**EXERCISE AIM**: Print, in exact form, the lines below from the one containing "right elbow: (3, 237)" through the one containing "right wrist: (392, 264)", and omit all others.

----------

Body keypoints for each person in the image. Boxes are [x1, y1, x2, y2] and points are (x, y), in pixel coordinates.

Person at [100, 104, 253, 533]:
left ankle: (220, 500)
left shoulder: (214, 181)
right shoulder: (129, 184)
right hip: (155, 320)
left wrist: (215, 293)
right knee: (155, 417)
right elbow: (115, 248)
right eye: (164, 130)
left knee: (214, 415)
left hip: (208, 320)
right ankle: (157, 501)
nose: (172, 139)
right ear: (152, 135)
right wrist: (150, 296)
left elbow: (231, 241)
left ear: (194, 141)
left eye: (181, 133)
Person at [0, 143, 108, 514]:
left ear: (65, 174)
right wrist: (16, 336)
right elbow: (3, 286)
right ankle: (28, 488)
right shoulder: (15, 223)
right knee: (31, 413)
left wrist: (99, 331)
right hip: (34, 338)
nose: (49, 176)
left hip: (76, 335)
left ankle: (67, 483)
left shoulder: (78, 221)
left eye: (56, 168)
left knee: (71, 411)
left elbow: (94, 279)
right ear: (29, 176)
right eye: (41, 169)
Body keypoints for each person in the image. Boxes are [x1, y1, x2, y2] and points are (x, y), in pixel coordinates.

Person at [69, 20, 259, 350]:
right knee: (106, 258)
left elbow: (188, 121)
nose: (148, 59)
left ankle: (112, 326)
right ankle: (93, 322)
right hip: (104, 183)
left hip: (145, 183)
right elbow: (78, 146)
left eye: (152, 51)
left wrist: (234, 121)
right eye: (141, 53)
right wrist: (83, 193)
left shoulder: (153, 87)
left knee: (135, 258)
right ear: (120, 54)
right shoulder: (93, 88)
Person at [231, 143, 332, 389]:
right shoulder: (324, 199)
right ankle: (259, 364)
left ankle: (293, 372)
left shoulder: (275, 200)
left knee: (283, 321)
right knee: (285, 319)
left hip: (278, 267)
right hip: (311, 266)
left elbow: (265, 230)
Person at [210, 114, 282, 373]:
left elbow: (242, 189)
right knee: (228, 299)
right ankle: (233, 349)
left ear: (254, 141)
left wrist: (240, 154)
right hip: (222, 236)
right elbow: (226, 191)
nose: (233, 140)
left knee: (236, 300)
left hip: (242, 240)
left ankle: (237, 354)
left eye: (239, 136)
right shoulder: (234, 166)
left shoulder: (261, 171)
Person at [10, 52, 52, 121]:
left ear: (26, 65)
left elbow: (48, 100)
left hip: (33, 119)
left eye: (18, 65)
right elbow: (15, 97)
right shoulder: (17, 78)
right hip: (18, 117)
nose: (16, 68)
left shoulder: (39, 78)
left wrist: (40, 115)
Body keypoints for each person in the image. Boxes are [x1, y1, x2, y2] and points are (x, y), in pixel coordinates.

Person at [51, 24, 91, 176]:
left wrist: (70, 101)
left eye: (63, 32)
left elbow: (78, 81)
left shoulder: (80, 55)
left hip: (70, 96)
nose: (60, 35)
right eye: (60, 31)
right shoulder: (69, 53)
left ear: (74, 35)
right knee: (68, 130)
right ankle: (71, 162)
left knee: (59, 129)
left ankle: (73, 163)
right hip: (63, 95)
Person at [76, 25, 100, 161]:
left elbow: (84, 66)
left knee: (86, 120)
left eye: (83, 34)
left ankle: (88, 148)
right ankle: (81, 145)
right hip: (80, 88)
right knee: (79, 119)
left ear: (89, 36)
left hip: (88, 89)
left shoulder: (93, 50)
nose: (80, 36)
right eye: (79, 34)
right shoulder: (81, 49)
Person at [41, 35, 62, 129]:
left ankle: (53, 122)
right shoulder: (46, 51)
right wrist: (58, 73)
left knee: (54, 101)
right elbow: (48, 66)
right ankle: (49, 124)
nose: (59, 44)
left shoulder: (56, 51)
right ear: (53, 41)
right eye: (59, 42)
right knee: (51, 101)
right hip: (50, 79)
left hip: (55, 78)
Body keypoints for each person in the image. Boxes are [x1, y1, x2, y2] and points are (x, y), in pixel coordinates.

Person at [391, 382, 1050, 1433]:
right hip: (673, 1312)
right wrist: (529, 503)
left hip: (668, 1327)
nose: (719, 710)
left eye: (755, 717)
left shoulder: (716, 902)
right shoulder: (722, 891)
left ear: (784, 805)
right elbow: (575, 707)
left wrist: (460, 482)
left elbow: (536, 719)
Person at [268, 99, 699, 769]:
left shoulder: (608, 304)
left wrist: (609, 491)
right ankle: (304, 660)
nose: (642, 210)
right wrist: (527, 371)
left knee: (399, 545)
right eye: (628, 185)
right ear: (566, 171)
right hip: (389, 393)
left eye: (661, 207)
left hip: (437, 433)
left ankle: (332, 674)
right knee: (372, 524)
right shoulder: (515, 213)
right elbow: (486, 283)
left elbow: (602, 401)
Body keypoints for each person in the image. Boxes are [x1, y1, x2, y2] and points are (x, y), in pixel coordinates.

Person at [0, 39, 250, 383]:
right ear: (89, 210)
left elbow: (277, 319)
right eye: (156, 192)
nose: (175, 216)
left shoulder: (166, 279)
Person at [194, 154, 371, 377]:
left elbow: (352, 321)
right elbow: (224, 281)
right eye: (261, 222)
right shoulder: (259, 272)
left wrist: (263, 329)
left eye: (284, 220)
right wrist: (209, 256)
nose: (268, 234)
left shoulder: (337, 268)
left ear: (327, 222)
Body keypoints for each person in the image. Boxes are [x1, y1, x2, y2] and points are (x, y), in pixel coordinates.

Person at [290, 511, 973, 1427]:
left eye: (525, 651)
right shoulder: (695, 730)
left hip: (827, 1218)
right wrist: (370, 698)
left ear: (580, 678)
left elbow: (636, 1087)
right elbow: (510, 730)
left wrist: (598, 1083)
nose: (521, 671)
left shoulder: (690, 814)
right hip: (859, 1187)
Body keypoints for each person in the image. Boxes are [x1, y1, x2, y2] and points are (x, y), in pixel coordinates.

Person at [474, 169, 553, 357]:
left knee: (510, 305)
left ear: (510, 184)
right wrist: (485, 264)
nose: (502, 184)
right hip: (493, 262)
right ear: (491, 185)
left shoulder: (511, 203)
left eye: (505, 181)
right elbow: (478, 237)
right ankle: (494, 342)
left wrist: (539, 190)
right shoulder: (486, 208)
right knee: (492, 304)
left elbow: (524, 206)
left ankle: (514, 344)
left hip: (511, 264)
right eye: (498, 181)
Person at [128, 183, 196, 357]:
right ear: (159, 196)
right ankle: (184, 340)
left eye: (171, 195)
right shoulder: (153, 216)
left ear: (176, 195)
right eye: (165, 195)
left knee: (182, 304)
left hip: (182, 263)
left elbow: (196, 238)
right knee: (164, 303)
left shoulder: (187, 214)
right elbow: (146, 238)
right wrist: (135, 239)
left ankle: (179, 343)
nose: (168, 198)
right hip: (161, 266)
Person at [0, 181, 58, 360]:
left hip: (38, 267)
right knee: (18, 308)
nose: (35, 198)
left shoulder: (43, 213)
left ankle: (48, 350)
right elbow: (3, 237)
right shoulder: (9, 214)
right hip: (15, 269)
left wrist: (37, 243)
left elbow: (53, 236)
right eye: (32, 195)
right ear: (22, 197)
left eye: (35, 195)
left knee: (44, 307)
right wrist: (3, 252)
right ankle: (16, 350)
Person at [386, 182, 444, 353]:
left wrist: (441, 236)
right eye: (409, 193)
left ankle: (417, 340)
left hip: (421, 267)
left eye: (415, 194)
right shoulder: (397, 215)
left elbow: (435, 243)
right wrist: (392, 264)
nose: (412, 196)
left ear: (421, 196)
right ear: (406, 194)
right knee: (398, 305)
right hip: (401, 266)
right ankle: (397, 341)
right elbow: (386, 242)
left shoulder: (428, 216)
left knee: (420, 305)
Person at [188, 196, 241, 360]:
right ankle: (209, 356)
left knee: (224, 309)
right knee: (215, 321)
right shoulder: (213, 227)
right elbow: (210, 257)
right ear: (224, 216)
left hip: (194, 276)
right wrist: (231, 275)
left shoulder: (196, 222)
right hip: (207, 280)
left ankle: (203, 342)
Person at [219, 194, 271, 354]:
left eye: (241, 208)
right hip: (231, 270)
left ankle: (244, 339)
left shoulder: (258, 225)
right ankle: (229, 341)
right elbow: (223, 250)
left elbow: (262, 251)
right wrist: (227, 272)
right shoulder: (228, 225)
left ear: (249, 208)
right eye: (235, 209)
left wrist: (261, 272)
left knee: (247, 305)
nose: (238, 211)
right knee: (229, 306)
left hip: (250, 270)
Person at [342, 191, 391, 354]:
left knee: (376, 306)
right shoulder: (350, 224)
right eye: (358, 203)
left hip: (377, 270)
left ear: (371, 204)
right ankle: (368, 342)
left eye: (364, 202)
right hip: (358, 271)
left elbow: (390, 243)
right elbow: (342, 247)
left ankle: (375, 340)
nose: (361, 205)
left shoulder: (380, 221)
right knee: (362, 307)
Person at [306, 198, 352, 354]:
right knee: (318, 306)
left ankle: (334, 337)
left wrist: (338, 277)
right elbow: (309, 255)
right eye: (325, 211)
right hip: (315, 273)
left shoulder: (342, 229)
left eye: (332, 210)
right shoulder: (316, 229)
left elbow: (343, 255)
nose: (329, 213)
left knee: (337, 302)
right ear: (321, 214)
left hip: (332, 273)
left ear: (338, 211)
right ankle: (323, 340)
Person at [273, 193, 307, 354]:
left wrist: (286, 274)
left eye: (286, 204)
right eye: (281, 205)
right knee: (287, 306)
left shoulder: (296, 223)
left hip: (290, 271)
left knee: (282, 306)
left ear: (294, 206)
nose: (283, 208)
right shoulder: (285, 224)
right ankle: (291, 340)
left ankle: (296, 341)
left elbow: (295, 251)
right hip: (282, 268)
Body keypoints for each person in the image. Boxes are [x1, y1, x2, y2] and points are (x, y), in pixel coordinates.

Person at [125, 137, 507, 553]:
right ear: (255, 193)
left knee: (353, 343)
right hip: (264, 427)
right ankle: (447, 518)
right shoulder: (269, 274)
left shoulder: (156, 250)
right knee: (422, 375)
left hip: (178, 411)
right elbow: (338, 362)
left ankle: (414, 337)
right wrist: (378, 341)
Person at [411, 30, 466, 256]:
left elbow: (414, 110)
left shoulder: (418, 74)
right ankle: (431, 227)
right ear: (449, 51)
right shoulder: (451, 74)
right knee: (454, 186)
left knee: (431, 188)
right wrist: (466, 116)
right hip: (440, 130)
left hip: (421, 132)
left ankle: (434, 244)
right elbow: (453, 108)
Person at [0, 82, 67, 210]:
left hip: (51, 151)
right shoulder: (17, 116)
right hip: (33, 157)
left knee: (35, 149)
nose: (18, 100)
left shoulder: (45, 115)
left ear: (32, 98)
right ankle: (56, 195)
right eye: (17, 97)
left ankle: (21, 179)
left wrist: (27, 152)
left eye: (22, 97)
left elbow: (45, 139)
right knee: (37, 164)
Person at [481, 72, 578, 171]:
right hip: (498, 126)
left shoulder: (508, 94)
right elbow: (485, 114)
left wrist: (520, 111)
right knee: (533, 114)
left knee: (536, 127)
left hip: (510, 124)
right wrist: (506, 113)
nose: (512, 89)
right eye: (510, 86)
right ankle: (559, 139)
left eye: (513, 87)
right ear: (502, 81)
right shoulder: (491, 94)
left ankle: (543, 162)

----------

**EXPECTED ANSWER**:
right elbow: (3, 237)
right shoulder: (9, 214)
right hip: (15, 269)
left wrist: (37, 243)
left elbow: (53, 236)
right eye: (32, 195)
right ear: (22, 197)
left eye: (35, 195)
left knee: (44, 307)
right wrist: (3, 252)
right ankle: (16, 350)
Person at [386, 182, 444, 353]:
left wrist: (441, 236)
right eye: (409, 193)
left ankle: (417, 340)
left hip: (421, 267)
left eye: (415, 194)
right shoulder: (397, 215)
left elbow: (435, 243)
right wrist: (392, 264)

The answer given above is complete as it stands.